#### TASK GOAL:
Begin at the line below that contains "mutlaka görmeniz ve" and write out every line from there to the end of the entries, exactly.

──────────

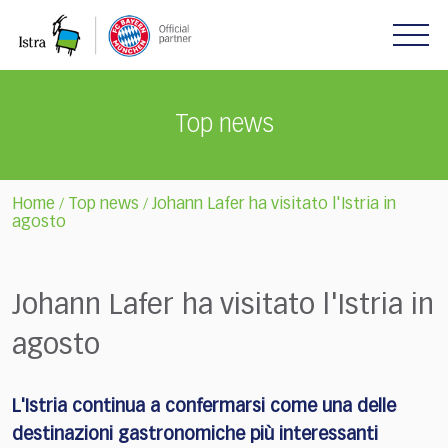
Please
note:
This
website
includes
Top news
an
accessibility
system.
Home
Top news
Johann Lafer ha visitato l'Istria in
/
/
agosto
Johann Lafer ha visitato l'Istria in
agosto
L'Istria continua a confermarsi come una delle
destinazioni gastronomiche più interessanti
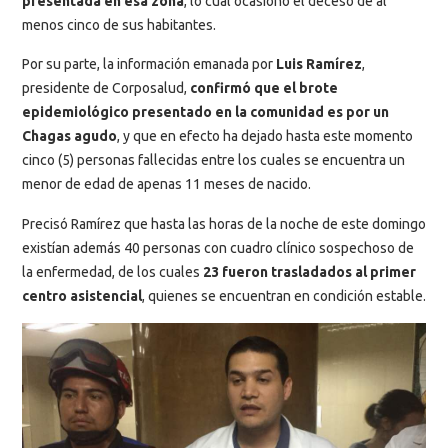
presentada en esa zona
, lo cual ocasionó el deceso de al
menos cinco de sus habitantes.
Por su parte, la información emanada por
Luis Ramírez
,
presidente de Corposalud,
confirmó que el brote
epidemiológico presentado en la comunidad es por un
Chagas agudo
, y que en efecto ha dejado hasta este momento
cinco (5) personas fallecidas entre los cuales se encuentra un
menor de edad de apenas 11 meses de nacido.
Precisó Ramírez que hasta las horas de la noche de este domingo
existían además 40 personas con cuadro clínico sospechoso de
la enfermedad, de los cuales
23 fueron trasladados al primer
centro asistencial
, quienes se encuentran en condición estable.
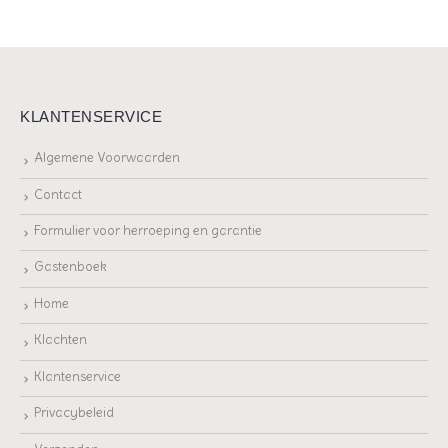
KLANTENSERVICE
Algemene Voorwaarden
Contact
Formulier voor herroeping en garantie
Gastenboek
Home
Klachten
Klantenservice
Privacybeleid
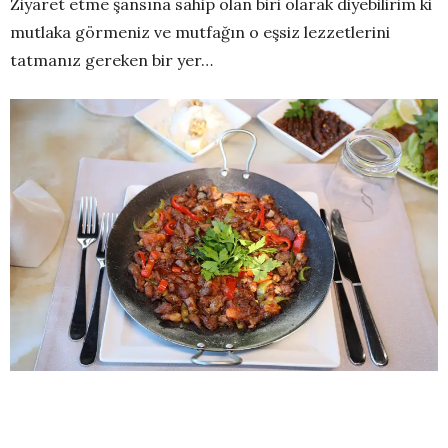
Ziyaret etme şansına sahip olan biri olarak diyebilirim ki
mutlaka görmeniz ve mutfağın o eşsiz lezzetlerini
tatmanız gereken bir yer…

──────────

#### REPLY:
mutlaka görmeniz ve mutfağın o eşsiz lezzetlerini
tatmanız gereken bir yer…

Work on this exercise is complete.